Yesterday's tsunami warning caused residents of nations around the region to seek out family members and rush for higher ground as they anticipated the waves hitting.

Three earthquakes that struck near Vanuatu in a span of an hour yesterday caused the Pacific Tsunami Warning Centre to set a tsunami warning/watch for the region.
The earthquakes measured 7.8, 7.7 and 7.1 respectively, an extremely high measurement that caused experts to anticipate a tsunami.

According to Fijilive, the US Geological Survey said that the first magnitude 7.8 quake sparked a region-wide tsunami alert and was quickly followed by two other strong earthquakes.

The first magnitude 7.8 quake sparked a region-wide tsunami alert and was quickly followed by two other strong earthquakes, the US Geological Survey said.

The initial earthquake struck 294 kilometres (183 miles) from Vanuatu's Espiritu Santo island at a shallow depth of 35 kilometres at 9:03 am (2203 GMT Wednesday), and was followed just 15 minutes later by a 7.7 quake.

The second quake, the magnitude of which was revised upwards from 7.3, hit 330 kilometres from Luganville on Espiritu Santo island at 9:18 am.

Residents in the area were shaken again by a 7.1 magnitude quake at 10:13 am about 280 kilometres (175 miles) northwest of Luganville.

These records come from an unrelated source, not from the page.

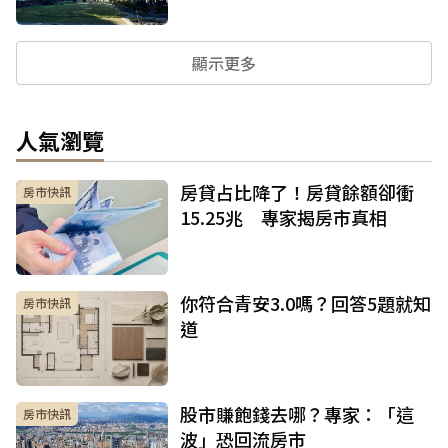
顯示更多
人氣瀏覽
房貸占比降了！房貸餘額卻衝
房市快訊
15.25兆 專家揭房市真相
你符合青安3.0嗎？回答5題就知
房市快訊
道
股市賺飽錢去哪？專家：「這
房市快訊
波」恐回流房市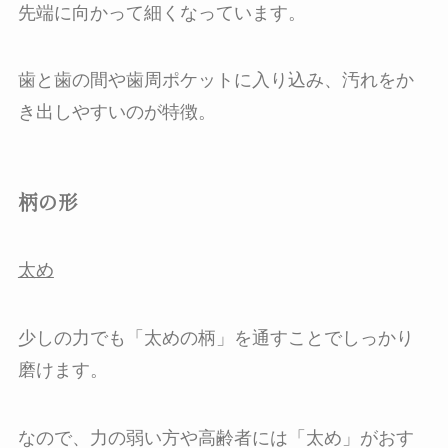
先端に向かって細くなっています。
歯と歯の間や歯周ポケットに入り込み、汚れをか
き出しやすいのが特徴。
柄の形
太め
少しの力でも「太めの柄」を通すことでしっかり
磨けます。
なので、力の弱い方や高齢者には「太め」がおす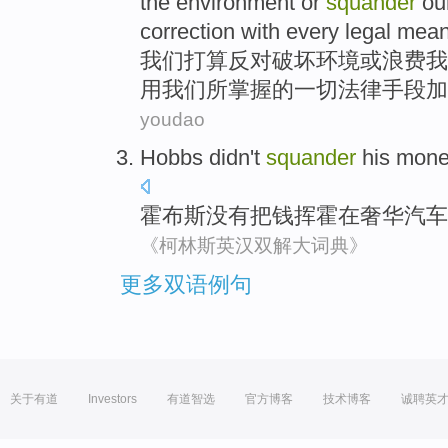
the
environment
or
squander
ou
correction
with
every
legal
mea
我们
打算
反对
破坏
环境
或
浪费
我
用我们所
掌握
的
一切
法律
手段
加
youdao
Hobbs
didn't
squander
his
mone
霍布斯
没有
把
钱
挥霍
在
奢华
汽车
《柯林斯英汉双解大词典》
更多双语例句
关于有道
Investors
有道智选
官方博客
技术博客
诚聘英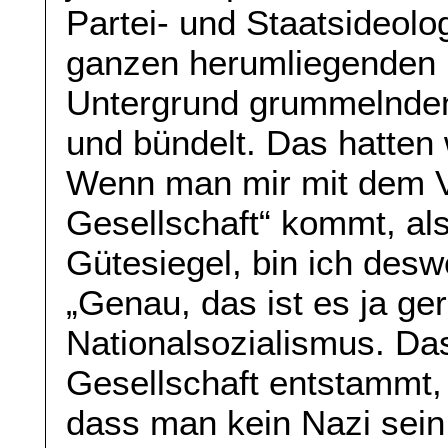
Partei- und Staatsideolog
ganzen herumliegenden u
Untergrund grummelnden
und bündelt. Das hatten 
Wenn man mir mit dem Ve
Gesellschaft“ kommt, al
Gütesiegel, bin ich desw
„Genau, das ist es ja ge
Nationalsozialismus. Da
Gesellschaft entstammt, 
dass man kein Nazi sein 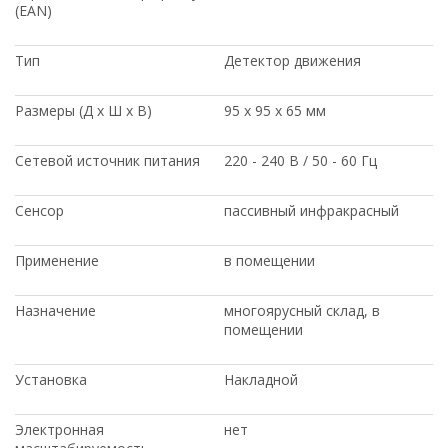
(EAN)
Тип
Детектор движения
Размеры (Д х Ш х В)
95 х 95 х 65 мм
Сетевой источник питания
220 - 240 В / 50 - 60 Гц
Сенсор
пассивный инфракрасный
Применение
в помещении
Назначение
многоярусный склад, в
помещении
Установка
Накладной
Электронная
нет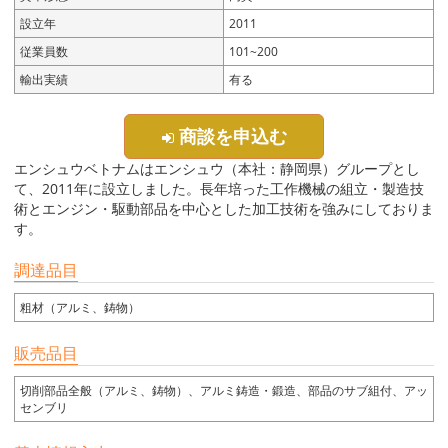
設立年
2011
従業員数
101~200
輸出実績
有る
商談を申込む
エンシュウベトナムはエンシュウ（本社：静岡県）グループとし
て、2011年に設立しました。長年培った工作機械の組立・製造技
術とエンジン・駆動部品を中心とした加工技術を強みにしておりま
す。
調達品目
粗材（アルミ、鋳物）
販売品目
切削部品全般（アルミ、鋳物）、アルミ鋳造・鍛造、部品のサブ組付、アッ
センブリ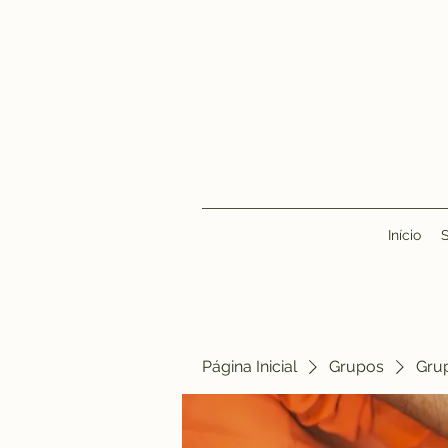
Início
Página Inicial
Grupos
Gru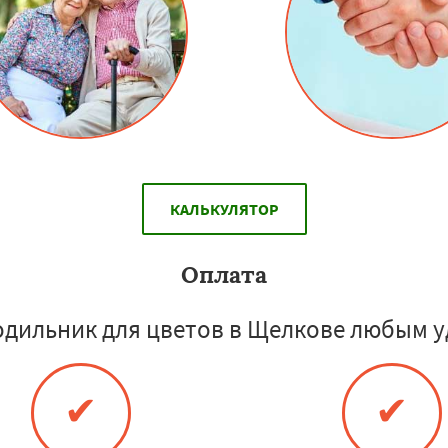
КАЛЬКУЛЯТОР
Оплата
одильник для цветов в Щелкове любым у
✔
✔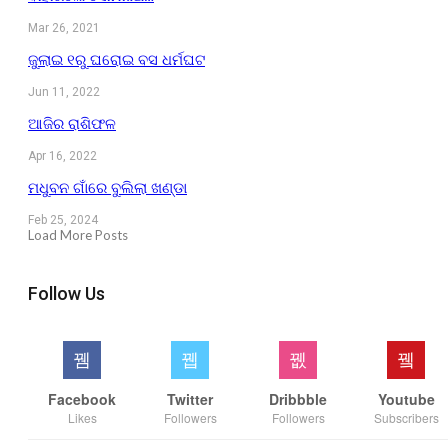
Mar 26, 2021
ଜୁଲାଇ ୧ରୁ ଘରୋଇ ବସ ଧର୍ମଘଟ
Jun 11, 2022
ଆଜିର ରାଶିଫଳ
Apr 16, 2022
ମଧୁବନ ଗାଁରେ ବୁଲିଲା ଖଣ୍ଡା
Feb 25, 2024
Load More Posts
Follow Us
Facebook
Twitter
Dribbble
Youtube
Likes
Followers
Followers
Subscribers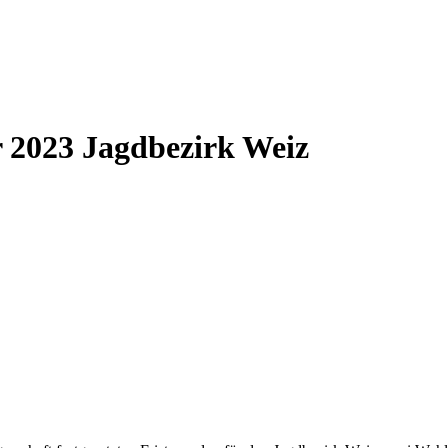
2023 Jagdbezirk Weiz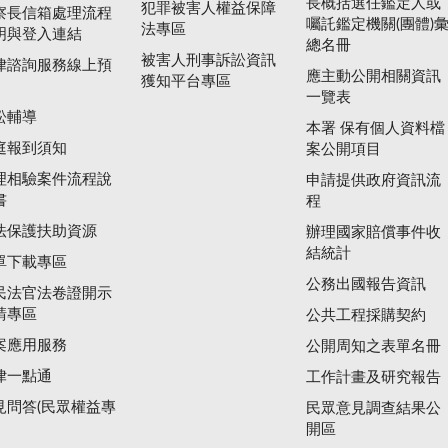
長概括選任鑑定人或
犯罪被害人權益保障
察長信箱處理流程
囑託鑑定機關(團體)
法專區
明與登入連結
總名冊
被害人刑事訴訟資訊
律諮詢服務線上預
應主動公開相關資訊
獲知平台專區
一覽表
訟輔導
本署 保有個人資料檔
庭報到須知
案公開項目
理相驗案件流程說
申請提供政府資訊流
書
程
法保護扶助資源
辦理國家賠償事件收
結統計
單下載專區
公務出國報告資訊
民法官法卷證開示
請專區
公共工程採購契約
案應用服務
公開周知之表單名冊
律一點通
工作計畫及研究報告
見問答(民眾權益專
民眾意見調查結果公
開區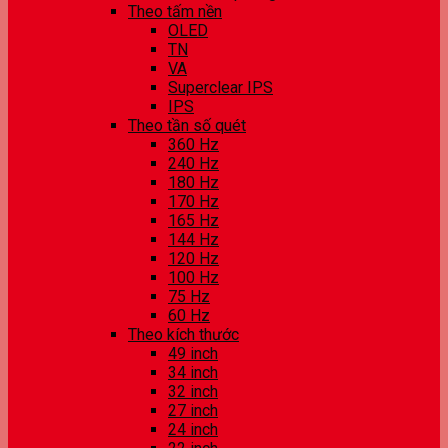
Theo tấm nền
OLED
TN
VA
Superclear IPS
IPS
Theo tần số quét
360 Hz
240 Hz
180 Hz
170 Hz
165 Hz
144 Hz
120 Hz
100 Hz
75 Hz
60 Hz
Theo kích thước
49 inch
34 inch
32 inch
27 inch
24 inch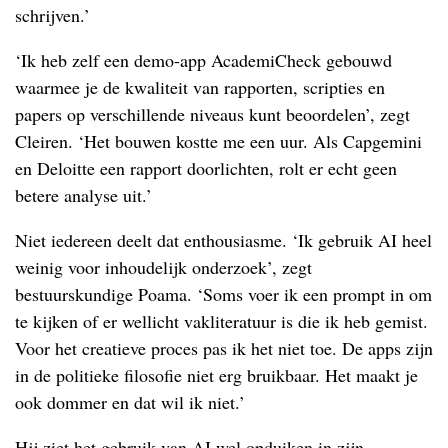
schrijven.’
‘Ik heb zelf een demo-app AcademiCheck gebouwd
waarmee je de kwaliteit van rapporten, scripties en
papers op verschillende niveaus kunt beoordelen’, zegt
Cleiren. ‘Het bouwen kostte me een uur. Als Capgemini
en Deloitte een rapport doorlichten, rolt er echt geen
betere analyse uit.’
Niet iedereen deelt dat enthousiasme. ‘Ik gebruik AI heel
weinig voor inhoudelijk onderzoek’, zegt
bestuurskundige Poama. ‘Soms voer ik een prompt in om
te kijken of er wellicht vakliteratuur is die ik heb gemist.
Voor het creatieve proces pas ik het niet toe. De apps zijn
in de politieke filosofie niet erg bruikbaar. Het maakt je
ook dommer en dat wil ik niet.’
Hij ziet het gebruik van AI wel opduiken in zijn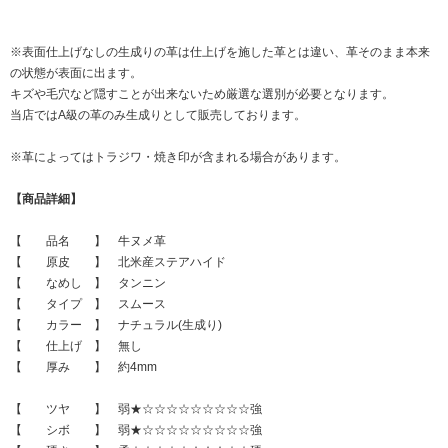
※表面仕上げなしの生成りの革は仕上げを施した革とは違い、革そのまま本来
の状態が表面に出ます。
キズや毛穴など隠すことが出来ないため厳選な選別が必要となります。
当店ではA級の革のみ生成りとして販売しております。
※革によってはトラジワ・焼き印が含まれる場合があります。
【商品詳細】
【 品名 】 牛ヌメ革
【 原皮 】 北米産ステアハイド
【 なめし 】 タンニン
【 タイプ 】 スムース
【 カラー 】 ナチュラル(生成り)
【 仕上げ 】 無し
【 厚み 】 約4mm
【 ツヤ 】 弱★☆☆☆☆☆☆☆☆☆強
【 シボ 】 弱★☆☆☆☆☆☆☆☆☆強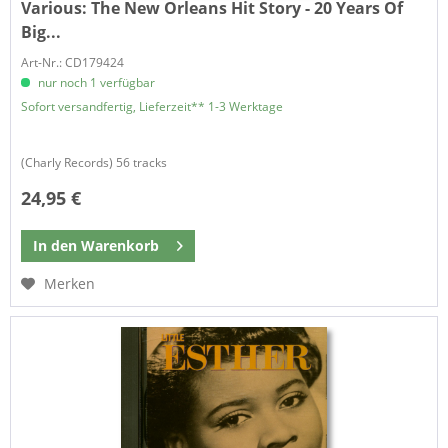
Various:
The New Orleans Hit Story - 20 Years Of
Big...
Art-Nr.: CD179424
nur noch 1 verfügbar
Sofort versandfertig, Lieferzeit** 1-3 Werktage
(Charly Records) 56 tracks
24,95 €
In den
Warenkorb
Merken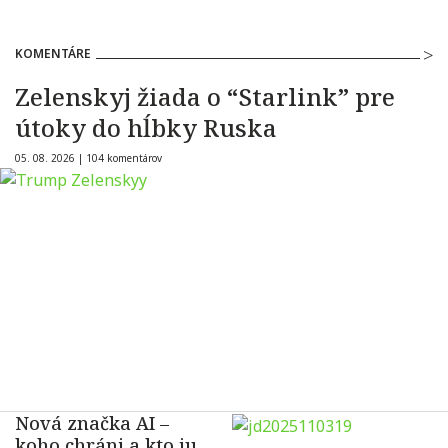
KOMENTÁRE
Zelenskyj žiada o “Starlink” pre
útoky do hĺbky Ruska
05. 08. 2026 |
104 komentárov
Nová značka AI –
koho chráni a kto ju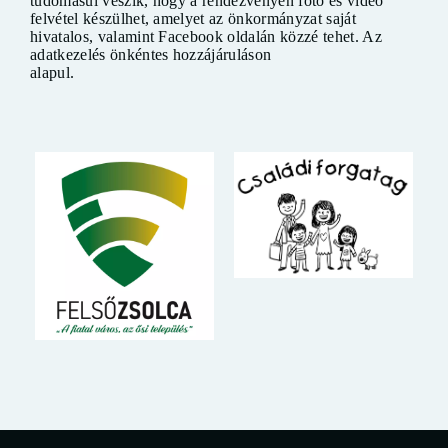
tudomásul veszik, hogy a rendezvényen fotó és videó
felvétel készülhet, amelyet az önkormányzat saját
hivatalos, valamint Facebook oldalán közzé tehet. Az
adatkezelés önkéntes hozzájáruláson
alapul.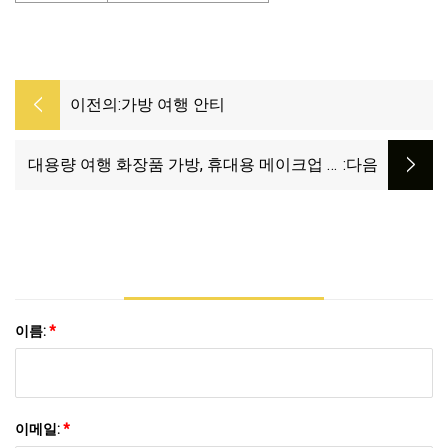
이전의:
가방 여행 안티
대용량 여행 화장품 가방, 휴대용 메이크업 가
:다음
방은 여성을 위한 방수 PU 가죽 다기능 저장 메
이크업 가방을 위해 평면을 엽니다
이름:
*
이메일:
*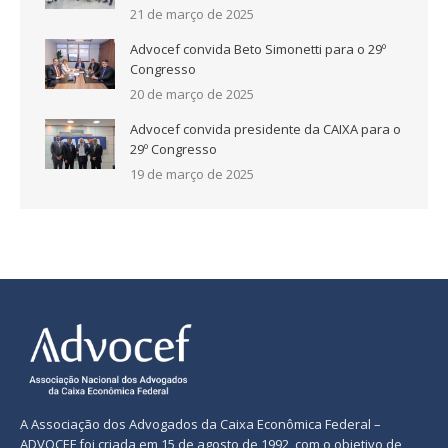
21 de março de 2025
Advocef convida Beto Simonetti para o 29º
Congresso
20 de março de 2025
Advocef convida presidente da CAIXA para o
29º Congresso
19 de março de 2025
A Associação dos Advogados da Caixa Econômica Federal –
ADVOCEF foi criada em 15 de agosto de 1992, com o objetivo de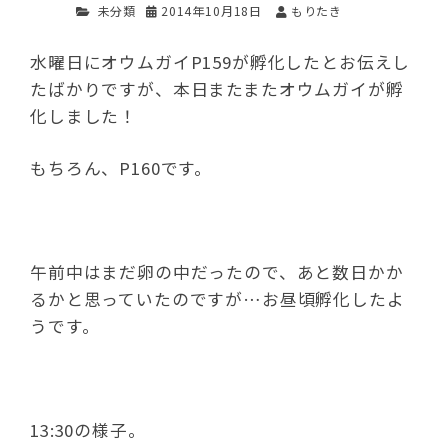
未分類
2014年10月18日
もりたき
水曜日にオウムガイP159が孵化したとお伝えし
たばかりですが、本日またまたオウムガイが孵
化しました！
もちろん、P160です。
午前中はまだ卵の中だったので、あと数日かか
るかと思っていたのですが…お昼頃孵化したよ
うです。
13:30の様子。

Aftershocks also shook the region, with a 5.7 quake shaking Vanuatu nearly two hours after the first big quake, and a 5.3 tremor striking near Samoa, causing panic in the islands that were devastated by a tsunami last week.

According to Fijilive, witnesses described scenes of panic in Vanuatu on Thursday after the 7.8-magnitude earthquake that sparked a Pacific tsunami warning.

"People are hysterical, trying to find out what's going on and contacting family members. Phone lines are going down as a result," said an official with aid group CARE Australia.

The capital shut down as workers fled and hotels cleared tourists off the beaches, a resort official said.

"Shops and offices in the city have been closed and workers have run to higher ground in case of a tsunami," said Arjun Channa, general manager of the luxury Le Meridien resort in Port Vila.

"At the hotel, all guests have been cleared off the beaches and we are contacting all cruises to stop those and get the passengers to safer areas, just in case" he told AFP.

"We have evacuated everyone to higher ground -- well above sea-level -- and are preventing anyone from going into town," he said, before the Pacific Tsunami Warning Center cancelled the warning.

Several residents said they felt three major quakes -- with magnitudes of 7.8, 7.7 and 7.3 -- that shook the Vanuatu region early Thursday.

"We felt the quakes, especially the first one. They were not very violent here but we certainly felt them," Channa said.

"We've got to get out of offices that are too close to the water," said a foreign worker, who asked not to be identified. "There is a tsunami warning and no one is taking any chances now," he added.

According to Fijilive, in Fiji, people poured on to the streets of the capital, Suva and headed up the hills and the bus stand after the country's senior seismologist Lasarusa Vuetibau warned on radio that a tsunami is likely to strike the country at around 11.40am.

By mid-day, the capital was a ghost town as shops closed and police officers guarded the empty streets.

Many coastal areas were also evacuated, schools and offices closed, and tourists in hotels taken to higher ground.

The tsunami warning was revised to include Australia, New Zealand and Indonesia before being canceled around 2 hours later.

According to the report, New Caledonia sounded warning sirens and ordered people away from the coast on the main island and eastern Loyalty Islands.

Similar action was taken in Tuvalu, whose population of around 12,000 is settled on low-lying coral atolls.

Samoa, American Samoa and Tonga were among the countries put on tsunami alert even as they were beginning the slow process of recovering from last week's devastating waves.

According to Radio New Zealand International, there was panic in Samoa following yesterday's warning.

Leilani Momoisea reports.

"The panic was clear to see in one village as groups of women and children rushed up the back roads, scrambling for higher ground. The children yelled at others to follow them up the hill after they received the warning just after 1.30 this afternoon. More followed in pickup trucks, eventually leaving their vehicles on the road and continuing and continuing further up hill on foot. The villagers had experienced last week's tsunami, and say they never want to do so again. In Apia businesses were abandoned and motorists were told to stop speeding and panicking, and to leave their cars on the road. The tsunami warning was officially turned off at 10 past 2 this afternoon by the Samoan meteorological office."

The number of casualties for last week's tsunami that struck parts of American Samoa, Samoa and Tonga has risen to 184.